In particular, female adolescent ballet dancers are at risk for iron/vitamin deficiency , and possibly inadequate nutrient intakes. Leanness is certainly necessary in dance schools; its importance is often exaggerated by dance companies, especially those focused on the ballet dance. Because of this essential prerequisite, the dancers have to maintain a low-calories diet (which may significantly influence their future health, especially in the case of women) in order to achieve and maintain a desired, low body weight. These altered eating habits mainly mean a reduced consumption of particular products; this can determine a failure to provide the body with a sufficient amount of nutrients [17,18]. In addition, sometimes such diets are not prescribed by an expert and can become dangerous for health, especially when they may lead to destructive behaviors, eating disorders (anorexia, bulimia), menstrual disturbances and low bone mineral density .
Rigorous exercise undertaken by young girls, combined with a negative energetic balance, is related to substantial physiological changes in a competitor’s body, often leading to hormonal imbalance manifested by: delayed puberty, delayed menstruation, menstrual disorders, and even long-term secondary amenorrhoea (cessation of regular menses for three months or the cessation of irregular menses for six months).
According to sport-specific recent guidelines, dancers should consume at least 30 kcal/kg fat-free mass/day, plus the training energy expenditure, in order to diminish the risk of energy imbalance and associated disorders. For macronutrients, a daily intake of 3 to 5 g carbohydrates/kg, 1.2 to 1.7 g protein/kg, and 20 to 35% of energy intake from fat can be recommended . In addition, nutritional supplements (that may help in achieving specific nutritional goals when dietary intake is inadequate) could include multivitamins, antioxidants, such as carotenoids [21,22,23,24,25,26,27] and polyphenols [28,29], polyunsaturated fatty acids  and minerals.
Common nutritional concerns for the female athlete include low energy availability (i.e., energy intake from food remaining for metabolic processes after accounting for energy expended during exercise) and inadequate dietary intakes (i.e., not meeting sports nutrition guidelines) of carbohydrates, protein, essential fatty acids, B-vitamins, calcium, iron, and vitamin D.

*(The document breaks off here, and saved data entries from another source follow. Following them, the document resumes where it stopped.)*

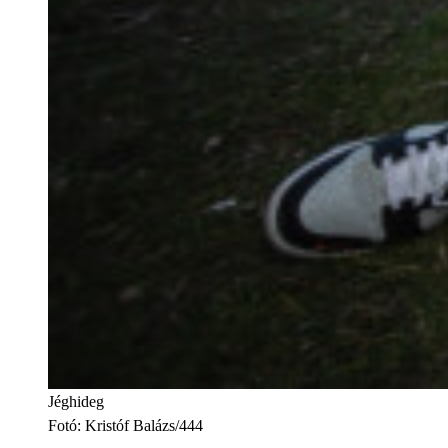
Jéghideg
Fotó
:
Kristóf Balázs/444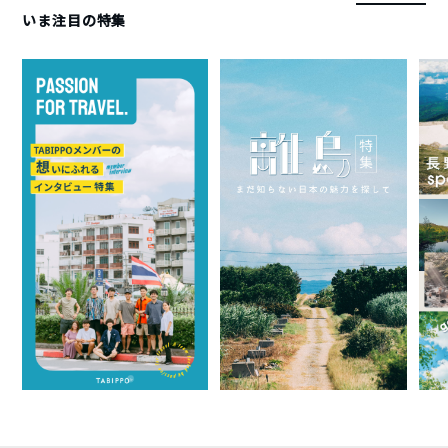
いま注目の特集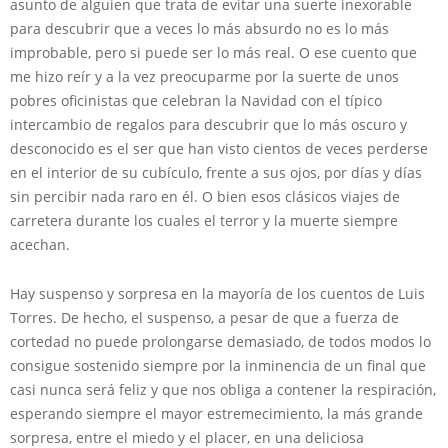
asunto de alguien que trata de evitar una suerte inexorable
para descubrir que a veces lo más absurdo no es lo más
improbable, pero si puede ser lo más real. O ese cuento que
me hizo reír y a la vez preocuparme por la suerte de unos
pobres oficinistas que celebran la Navidad con el típico
intercambio de regalos para descubrir que lo más oscuro y
desconocido es el ser que han visto cientos de veces perderse
en el interior de su cubículo, frente a sus ojos, por días y días
sin percibir nada raro en él. O bien esos clásicos viajes de
carretera durante los cuales el terror y la muerte siempre
acechan.
Hay suspenso y sorpresa en la mayoría de los cuentos de Luis
Torres. De hecho, el suspenso, a pesar de que a fuerza de
cortedad no puede prolongarse demasiado, de todos modos lo
consigue sostenido siempre por la inminencia de un final que
casi nunca será feliz y que nos obliga a contener la respiración,
esperando siempre el mayor estremecimiento, la más grande
sorpresa, entre el miedo y el placer, en una deliciosa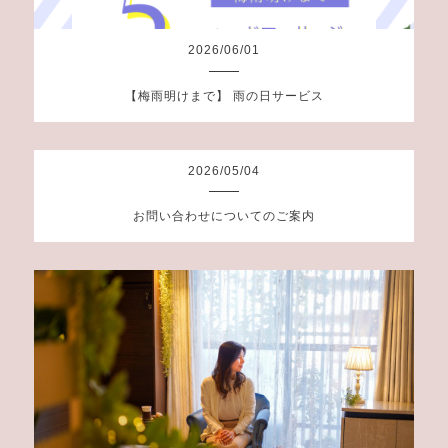
2026
/
06
/
01
【梅雨明けまで】 雨の日サービス
2026
/
05
/
04
お問い合わせについてのご案内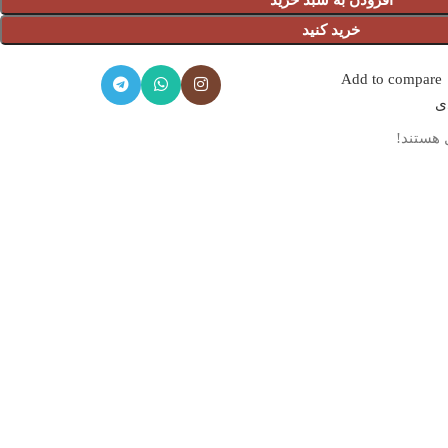
افزودن به سبد خرید
خرید کنید
Add to compare
دی
 هستند!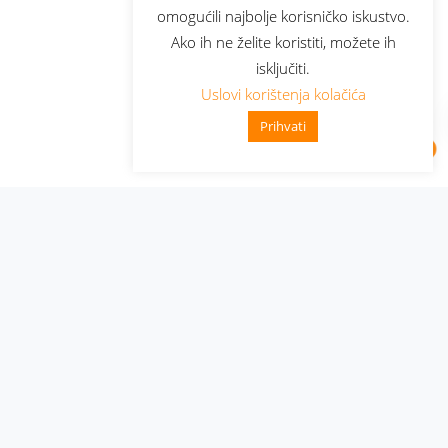
omogućili najbolje korisničko iskustvo.
Ako ih ne želite koristiti, možete ih
isključiti.
Uslovi korištenja kolačića
Prihvati
Administracija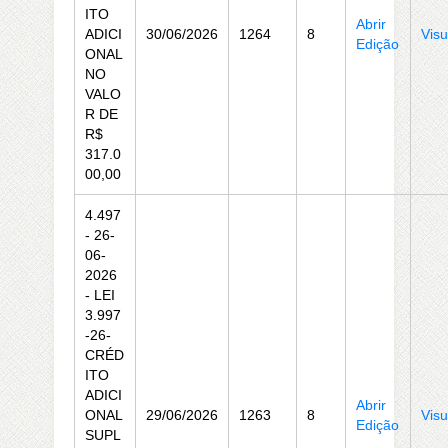
ITO
Abrir
ADICI
30/06/2026
1264
8
Visu
Edição
ONAL
NO
VALO
R DE
R$
317.0
00,00
4.497
- 26-
06-
2026
- LEI
3.997
-26-
CRÉD
ITO
ADICI
Abrir
ONAL
29/06/2026
1263
8
Visu
Edição
SUPL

Low energy availability and the associated nutrient deficiencies are more common in athletes who compete in weight-sensitive sports, such as aesthetic, gravitational, and weight category sports, because low body fat and mass often confer a competitive advantage .

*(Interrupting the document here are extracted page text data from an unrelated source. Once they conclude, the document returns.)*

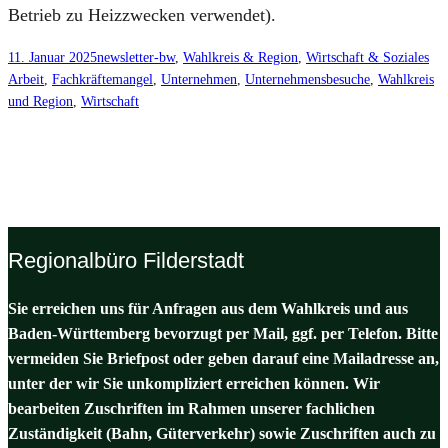
Betrieb zu Heiz­zwe­cken ver­wen­det).
11. Januar 2025
newsletter-bw
, 
Wahlkreis & Region
, 
Wirtschaft & Soziales
Arbeit
, 
Fachkräftemangel
, 
Unternehmen
, 
Unternehmensbesuche
, 
Wahlkreis
und Region
, 
Wirtschaft
Regionalbüro Filderstadt
Sie erreichen uns für Anfragen aus dem Wahlkreis und aus
Baden-Württemberg bevorzugt per Mail, ggf. per Telefon. Bitte
vermeiden Sie Briefpost oder geben darauf eine Mailadresse an,
unter der wir Sie unkompliziert erreichen können. Wir
bearbeiten Zuschriften im Rahmen unserer fachlichen
Zuständigkeit (Bahn, Güterverkehr) sowie Zuschriften auch zu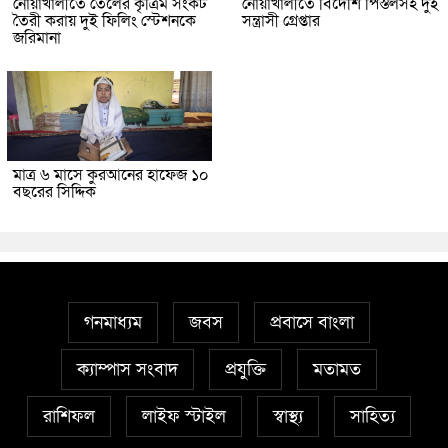
নোয়াখালীতে তেলের কৃত্রিম সংকট
নোয়াখালীতে বিদেশি পিস্তলসহ দুই
তৈরী করায় দুই ফিলিং স্টেশনকে
সন্ত্রাসী গ্রেপ্তার
জরিমানা
মাত্র ৬ মাসে কুরআনের হাফেজ ১০
বছরের সিদ্দিক
গনমাধ্যম
জবস
প্রবাসে বাংলা
ক্যাম্পাস সংবাদ
প্রযুক্তি
মতামত
রাশিফল
লাইফ স্টাইল
স্বাস্থ্য
সাহিত্য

It is important that athletes seek dietary advice from qualified specialists, since the pressure to maintain a low body weight and low body fat levels is high, especially in styles as ballet, and this can lead to an unbalanced diet and health problems if not correctly supervised. Both screening for altered nutritional status and education programs are recommended in order to inform about energy and nutrition requirements and to prevent malnutrition-related problems in high-risk group, such as young female ballet dancers.